> **Work required**
Of the entries below, return exactly those lines that fall between the one containing "Advanced Family Support Techniques | Elective |" and the one containing "Red Funnel Terms and Conditions of Carriage", the two end lines included.

> **Collected data**
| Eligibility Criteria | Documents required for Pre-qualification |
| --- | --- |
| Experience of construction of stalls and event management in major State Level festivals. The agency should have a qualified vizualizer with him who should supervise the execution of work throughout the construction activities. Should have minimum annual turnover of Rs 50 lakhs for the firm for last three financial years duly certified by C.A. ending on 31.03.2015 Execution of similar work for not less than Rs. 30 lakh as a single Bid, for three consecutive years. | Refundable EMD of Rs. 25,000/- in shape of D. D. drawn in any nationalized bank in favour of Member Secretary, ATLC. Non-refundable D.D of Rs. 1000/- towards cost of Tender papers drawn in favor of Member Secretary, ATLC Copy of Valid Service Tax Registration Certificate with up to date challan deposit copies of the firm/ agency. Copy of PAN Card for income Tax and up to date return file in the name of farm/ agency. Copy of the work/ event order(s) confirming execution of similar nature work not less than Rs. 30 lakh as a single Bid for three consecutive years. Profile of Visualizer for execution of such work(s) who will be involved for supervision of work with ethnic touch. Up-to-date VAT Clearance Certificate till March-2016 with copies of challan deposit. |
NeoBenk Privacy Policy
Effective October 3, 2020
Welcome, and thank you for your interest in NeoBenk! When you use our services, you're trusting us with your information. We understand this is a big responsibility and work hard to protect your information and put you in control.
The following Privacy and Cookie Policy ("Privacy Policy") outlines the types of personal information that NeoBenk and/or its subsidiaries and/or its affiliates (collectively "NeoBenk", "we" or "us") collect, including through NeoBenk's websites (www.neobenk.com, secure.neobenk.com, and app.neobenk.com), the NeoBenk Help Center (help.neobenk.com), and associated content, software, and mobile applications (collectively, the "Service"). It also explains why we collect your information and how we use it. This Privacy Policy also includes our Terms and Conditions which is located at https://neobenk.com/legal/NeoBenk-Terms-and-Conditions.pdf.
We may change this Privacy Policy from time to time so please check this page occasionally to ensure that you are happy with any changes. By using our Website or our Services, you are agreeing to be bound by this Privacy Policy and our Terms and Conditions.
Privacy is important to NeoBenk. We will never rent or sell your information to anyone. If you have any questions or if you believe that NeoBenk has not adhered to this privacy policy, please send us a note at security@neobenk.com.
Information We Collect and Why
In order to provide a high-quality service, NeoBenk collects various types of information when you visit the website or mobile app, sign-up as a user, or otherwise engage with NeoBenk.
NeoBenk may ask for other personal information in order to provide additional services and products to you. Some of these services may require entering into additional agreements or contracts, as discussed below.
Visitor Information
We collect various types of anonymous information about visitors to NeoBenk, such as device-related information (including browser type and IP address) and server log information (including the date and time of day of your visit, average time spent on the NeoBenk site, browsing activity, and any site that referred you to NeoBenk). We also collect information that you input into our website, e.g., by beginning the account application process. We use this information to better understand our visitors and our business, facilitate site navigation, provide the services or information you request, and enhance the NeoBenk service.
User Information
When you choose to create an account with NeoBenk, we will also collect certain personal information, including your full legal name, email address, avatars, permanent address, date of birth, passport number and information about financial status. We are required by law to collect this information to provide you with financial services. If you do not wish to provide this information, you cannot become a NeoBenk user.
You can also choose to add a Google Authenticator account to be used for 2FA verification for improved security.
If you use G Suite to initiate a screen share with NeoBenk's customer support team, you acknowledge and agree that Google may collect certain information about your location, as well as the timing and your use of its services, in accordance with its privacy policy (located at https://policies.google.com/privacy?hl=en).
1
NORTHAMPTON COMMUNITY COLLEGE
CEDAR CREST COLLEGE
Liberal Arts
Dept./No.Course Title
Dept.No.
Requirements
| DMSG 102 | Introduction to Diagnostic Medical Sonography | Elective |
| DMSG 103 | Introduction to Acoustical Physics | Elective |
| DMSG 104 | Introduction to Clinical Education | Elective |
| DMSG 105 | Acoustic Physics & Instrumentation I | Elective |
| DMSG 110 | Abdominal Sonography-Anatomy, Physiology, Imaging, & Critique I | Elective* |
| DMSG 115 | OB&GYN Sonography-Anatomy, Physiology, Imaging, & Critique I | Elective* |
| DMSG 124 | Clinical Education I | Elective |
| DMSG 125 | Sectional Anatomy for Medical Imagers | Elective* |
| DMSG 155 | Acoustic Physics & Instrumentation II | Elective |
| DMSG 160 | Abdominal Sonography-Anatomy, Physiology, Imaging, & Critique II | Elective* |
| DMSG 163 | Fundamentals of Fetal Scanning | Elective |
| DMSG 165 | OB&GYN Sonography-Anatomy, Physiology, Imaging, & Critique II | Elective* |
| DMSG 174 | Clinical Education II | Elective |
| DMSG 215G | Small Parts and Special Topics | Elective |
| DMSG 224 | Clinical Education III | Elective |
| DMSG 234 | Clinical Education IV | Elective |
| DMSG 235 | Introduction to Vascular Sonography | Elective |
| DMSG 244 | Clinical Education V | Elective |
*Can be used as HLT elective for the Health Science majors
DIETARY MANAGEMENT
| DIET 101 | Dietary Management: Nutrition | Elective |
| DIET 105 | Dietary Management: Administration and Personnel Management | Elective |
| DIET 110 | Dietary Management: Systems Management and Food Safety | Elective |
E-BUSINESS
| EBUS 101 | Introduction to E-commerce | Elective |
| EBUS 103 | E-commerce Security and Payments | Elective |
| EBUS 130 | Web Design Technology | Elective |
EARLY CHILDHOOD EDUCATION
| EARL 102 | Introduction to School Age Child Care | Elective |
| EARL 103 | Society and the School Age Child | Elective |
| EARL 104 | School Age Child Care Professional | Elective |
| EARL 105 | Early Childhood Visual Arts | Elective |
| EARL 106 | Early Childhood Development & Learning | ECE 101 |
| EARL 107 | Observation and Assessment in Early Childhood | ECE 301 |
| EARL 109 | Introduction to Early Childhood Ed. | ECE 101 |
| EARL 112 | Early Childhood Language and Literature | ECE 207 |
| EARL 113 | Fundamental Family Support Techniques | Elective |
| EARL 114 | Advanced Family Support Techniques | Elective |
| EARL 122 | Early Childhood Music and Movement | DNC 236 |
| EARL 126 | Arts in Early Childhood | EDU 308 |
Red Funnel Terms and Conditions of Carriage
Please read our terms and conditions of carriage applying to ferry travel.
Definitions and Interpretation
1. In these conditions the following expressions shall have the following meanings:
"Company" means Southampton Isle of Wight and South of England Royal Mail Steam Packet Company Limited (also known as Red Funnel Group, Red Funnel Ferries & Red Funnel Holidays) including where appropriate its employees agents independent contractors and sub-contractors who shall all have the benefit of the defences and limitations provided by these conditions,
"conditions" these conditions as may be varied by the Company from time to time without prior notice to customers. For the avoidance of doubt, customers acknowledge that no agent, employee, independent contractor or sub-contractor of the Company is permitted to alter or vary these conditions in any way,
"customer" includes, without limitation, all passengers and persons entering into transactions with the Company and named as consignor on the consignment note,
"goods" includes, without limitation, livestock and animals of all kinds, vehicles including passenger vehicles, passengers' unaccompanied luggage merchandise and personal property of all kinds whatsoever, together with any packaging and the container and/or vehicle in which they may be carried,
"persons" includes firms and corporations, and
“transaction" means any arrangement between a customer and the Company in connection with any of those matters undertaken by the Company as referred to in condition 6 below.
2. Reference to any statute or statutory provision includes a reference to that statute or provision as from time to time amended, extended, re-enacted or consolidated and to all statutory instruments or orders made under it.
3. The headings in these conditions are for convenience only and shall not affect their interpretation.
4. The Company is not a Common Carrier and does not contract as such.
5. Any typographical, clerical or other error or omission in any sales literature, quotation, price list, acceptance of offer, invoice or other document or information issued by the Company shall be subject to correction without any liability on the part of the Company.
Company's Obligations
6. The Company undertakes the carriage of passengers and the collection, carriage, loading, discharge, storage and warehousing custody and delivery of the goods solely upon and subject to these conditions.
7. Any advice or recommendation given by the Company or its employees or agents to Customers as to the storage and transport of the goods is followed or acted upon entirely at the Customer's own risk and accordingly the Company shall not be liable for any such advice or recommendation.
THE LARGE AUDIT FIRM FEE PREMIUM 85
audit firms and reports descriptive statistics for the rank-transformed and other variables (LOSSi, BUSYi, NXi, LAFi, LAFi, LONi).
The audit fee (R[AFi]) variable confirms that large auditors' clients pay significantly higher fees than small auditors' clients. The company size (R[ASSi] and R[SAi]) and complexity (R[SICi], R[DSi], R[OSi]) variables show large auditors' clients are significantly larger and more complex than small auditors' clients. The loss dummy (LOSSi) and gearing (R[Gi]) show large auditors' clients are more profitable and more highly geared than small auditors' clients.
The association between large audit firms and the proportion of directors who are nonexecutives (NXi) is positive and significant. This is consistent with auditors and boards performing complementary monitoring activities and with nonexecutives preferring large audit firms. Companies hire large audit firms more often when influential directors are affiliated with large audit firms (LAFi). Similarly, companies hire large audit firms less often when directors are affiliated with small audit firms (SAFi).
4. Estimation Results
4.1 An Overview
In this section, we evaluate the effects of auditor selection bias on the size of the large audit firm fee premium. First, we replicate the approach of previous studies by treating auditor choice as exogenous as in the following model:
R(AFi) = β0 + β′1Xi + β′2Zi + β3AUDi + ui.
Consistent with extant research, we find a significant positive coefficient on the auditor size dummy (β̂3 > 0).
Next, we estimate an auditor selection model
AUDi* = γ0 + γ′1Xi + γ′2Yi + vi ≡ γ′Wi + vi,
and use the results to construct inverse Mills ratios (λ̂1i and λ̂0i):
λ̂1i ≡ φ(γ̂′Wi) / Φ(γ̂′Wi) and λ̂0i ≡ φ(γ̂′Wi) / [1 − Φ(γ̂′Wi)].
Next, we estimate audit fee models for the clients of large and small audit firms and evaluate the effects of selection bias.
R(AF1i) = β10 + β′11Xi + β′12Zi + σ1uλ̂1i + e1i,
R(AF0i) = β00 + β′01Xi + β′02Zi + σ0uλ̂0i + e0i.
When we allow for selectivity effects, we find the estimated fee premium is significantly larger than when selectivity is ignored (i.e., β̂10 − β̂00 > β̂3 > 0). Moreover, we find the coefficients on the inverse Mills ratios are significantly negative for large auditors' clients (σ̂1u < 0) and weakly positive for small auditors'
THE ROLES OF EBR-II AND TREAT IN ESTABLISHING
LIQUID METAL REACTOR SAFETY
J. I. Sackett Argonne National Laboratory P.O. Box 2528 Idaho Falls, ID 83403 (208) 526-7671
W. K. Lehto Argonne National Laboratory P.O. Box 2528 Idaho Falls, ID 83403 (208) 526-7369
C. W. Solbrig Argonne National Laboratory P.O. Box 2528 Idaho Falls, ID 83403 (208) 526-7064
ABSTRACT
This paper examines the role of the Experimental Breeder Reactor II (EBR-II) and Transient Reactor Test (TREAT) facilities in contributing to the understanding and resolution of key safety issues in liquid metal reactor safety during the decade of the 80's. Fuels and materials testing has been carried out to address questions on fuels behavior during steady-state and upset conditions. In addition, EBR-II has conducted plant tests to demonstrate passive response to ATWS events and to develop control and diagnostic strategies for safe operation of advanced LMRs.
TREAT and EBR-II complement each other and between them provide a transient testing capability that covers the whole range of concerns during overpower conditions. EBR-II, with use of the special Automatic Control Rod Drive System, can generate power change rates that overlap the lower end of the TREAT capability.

> **Answer section**
| EARL 114 | Advanced Family Support Techniques | Elective |
| EARL 122 | Early Childhood Music and Movement | DNC 236 |
| EARL 126 | Arts in Early Childhood | EDU 308 |
Red Funnel Terms and Conditions of Carriage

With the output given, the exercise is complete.